Records:

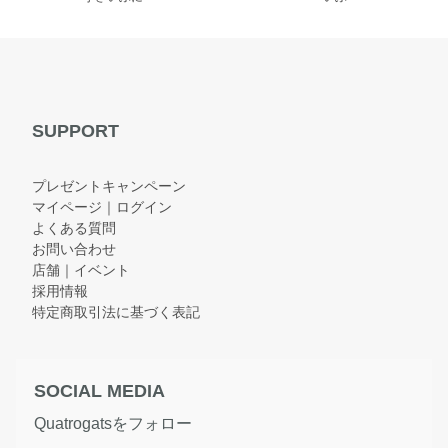
SUPPORT
プレゼントキャンペーン
マイページ｜ログイン
よくある質問
お問い合わせ
店舗｜イベント
採用情報
特定商取引法に基づく表記
SOCIAL MEDIA
Quatrogatsをフォロー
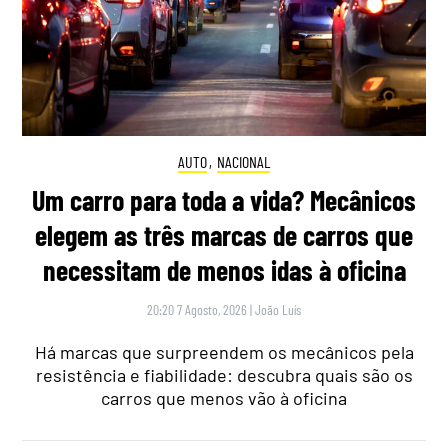
AUTO
,
NACIONAL
Um carro para toda a vida? Mecânicos
elegem as três marcas de carros que
necessitam de menos idas à oficina
20:20 7 Agosto, 2026
|
João Luís
Há marcas que surpreendem os mecânicos pela
resistência e fiabilidade: descubra quais são os
carros que menos vão à oficina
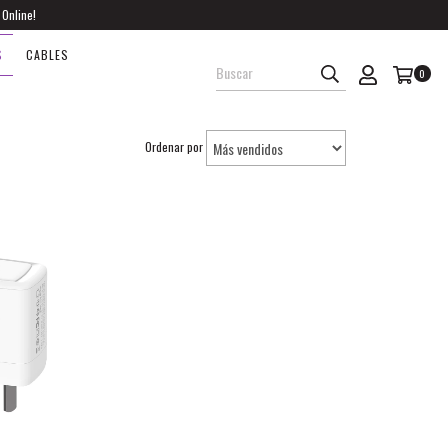
 Online!
S
CABLES
0
Ordenar por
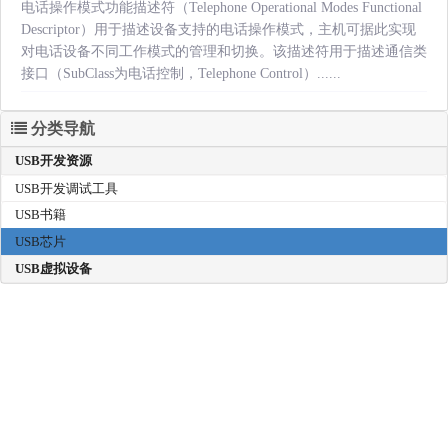
电话操作模式功能描述符（Telephone Operational Modes Functional
Descriptor）用于描述设备支持的电话操作模式，主机可据此实现
对电话设备不同工作模式的管理和切换。该描述符用于描述通信类
接口（SubClass为电话控制，Telephone Control）......
分类导航
USB开发资源
USB开发调试工具
USB书籍
USB芯片
USB虚拟设备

Your objective:
Check each line of the entries above, and show every one holding the word "carros".

Output below:
elegem as três marcas de carros que
carros que menos vão à oficina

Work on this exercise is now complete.